Six test positive for toxic metal cobalt in Labrador

Report of cases in remote Labrador region comes as province declares state of emergency over record lake levels

Six people have tested positive for the highly toxic metal cobalt, which is also used in car batteries, in a confirmed case in a remote Labrador region, health officials announced on Thursday.

The unnamed individual was admitted to a hospital in New Glasgow in the province’s Eastern Kootenay region, which includes the smallest area of the nation, the Labrador Sea, on 26 August.

Six people from the province’s La Dévêque region who had been to the northern region since last November tested positive for COOVID-19 in late July. The people are believed to have been exposed to cobalt or other cobalt from soil, water or air.

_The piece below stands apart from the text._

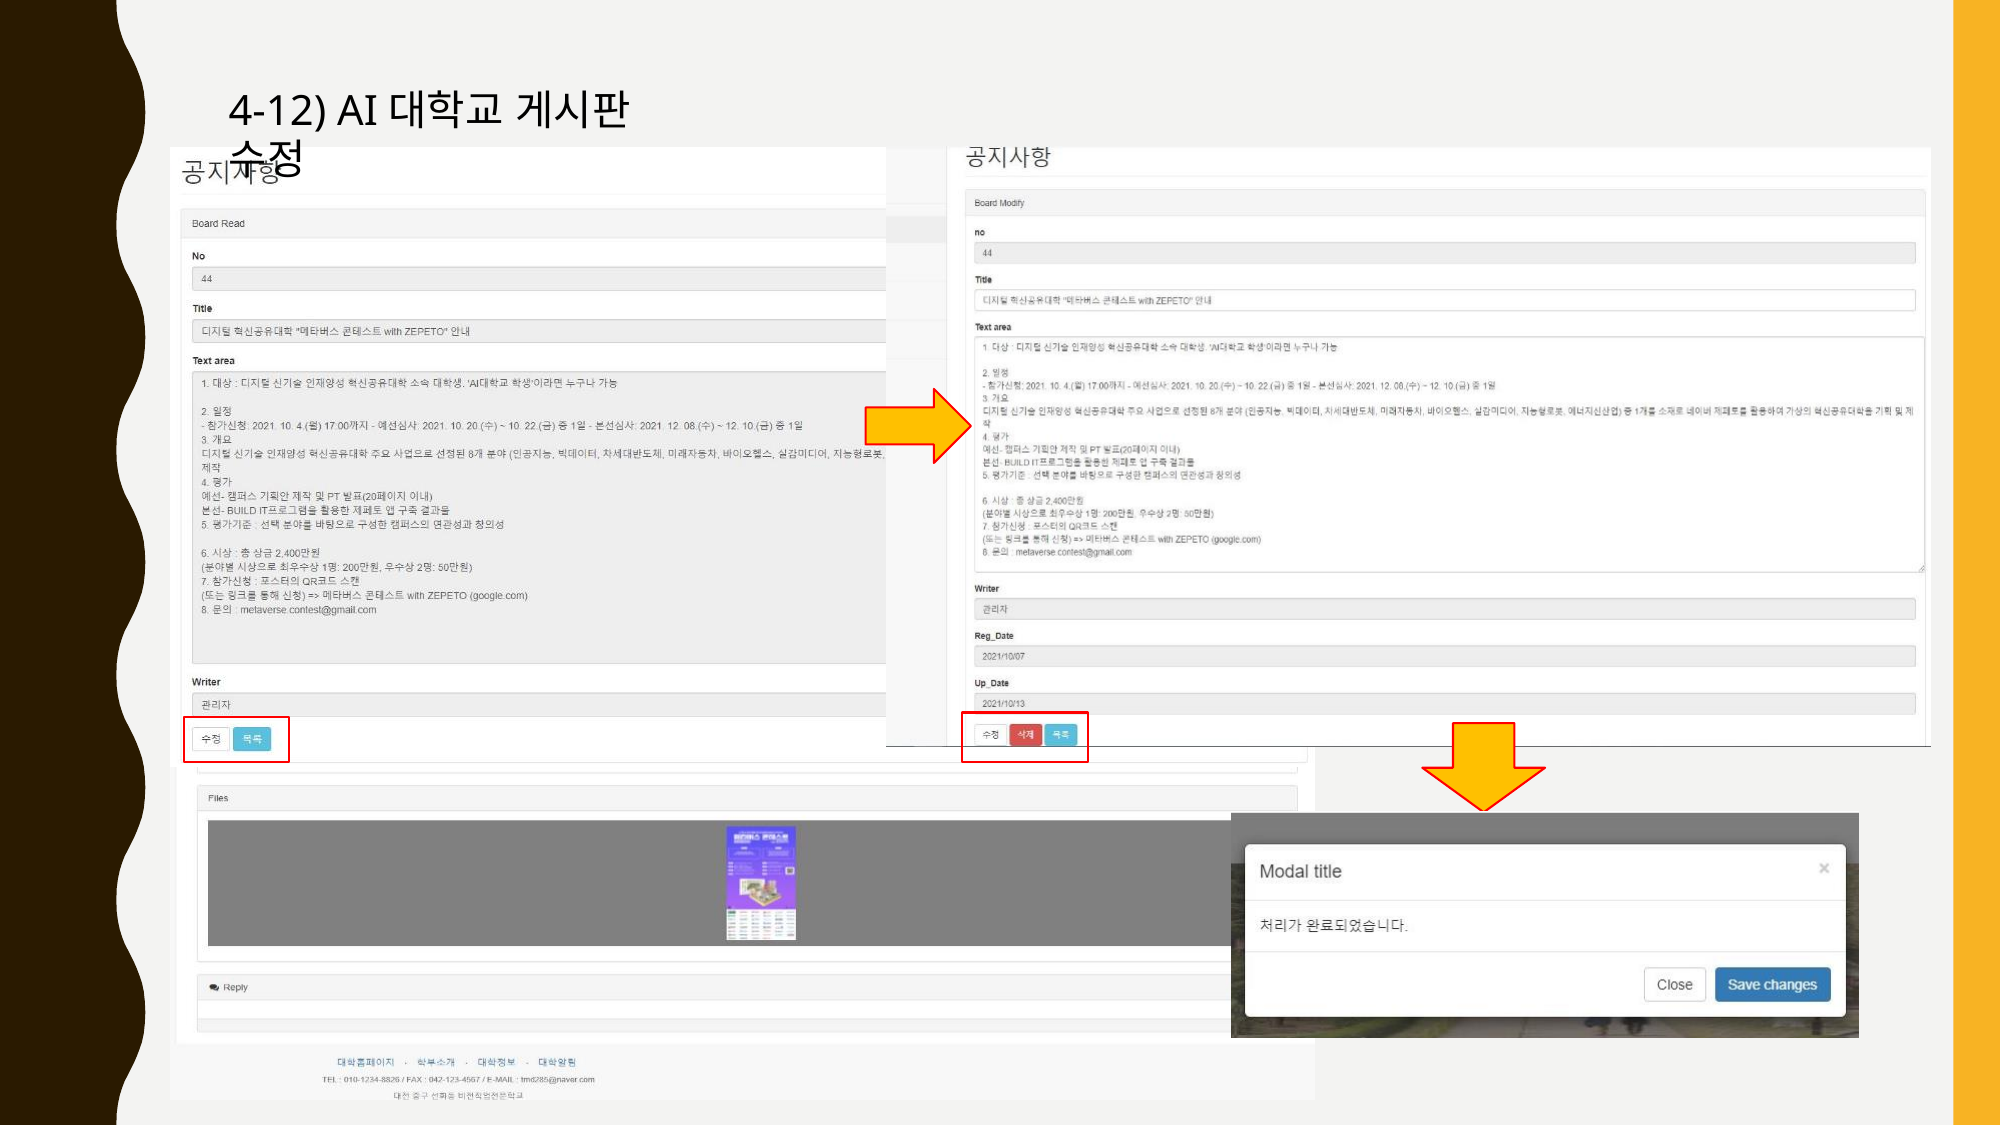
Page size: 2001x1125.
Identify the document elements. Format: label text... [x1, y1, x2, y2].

picture [170, 146, 1931, 1100]
text_box [1421, 747, 1547, 811]
text_box 4-12) AI대학교 게시판 수정 [213, 75, 712, 147]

With four confirmed cases, New Brunswick, Quebec and Labrador have the most confirmed cases of cobalt in the country since the Minnesota US Department of Environmental Conservation (DEC) began testing in 2015.

The province declared a state of emergency over heavy lake levels on the famed Richelieu river last week and said urgent measures may have to be taken.

“It’s not yet known exactly what’s happening in terms of the levels of cobalt and other metals in our soils and groundwater,” province’s environmental protection minister, Andrew Younger, told the CBC.

Most of the health officials believe that the increased incidence of illnesses is due to increased water usage and increased air emissions in the region.

The government said it hoped there would be no need for further health advisories and no immediate need for the government to step in.

One of the most obvious effects of the detected amounts of airborne and airborne particles with high amounts of cobalt is the signifying sound that can come from inhalation of the normally very minor nano particle.

Younger said that he and a focus group of the 33,000 residents in the region are considering whether or not to ban artificial flame retardants known as flammability inhibiting agents (FFA), which could reduce the exposure of students and children to the potentially harmful emissions.

Clean Air Quebec, a group of environmental authorities in southern Quebec, issued a health advisory in 2005 stating that exposure to a single particle of FFA particle from a fireplace puts a person at risk of death. A year later, the group revised its warning following the discovery of FFA particles in the Toronto air.

In the case of the Kootenay region residents of Labrador who drank contaminated water from Shady Brook Lake that was subsequently tainted by dissolved metal during storm water run-off, contaminated water is also thought to be a major cause of illness in the community.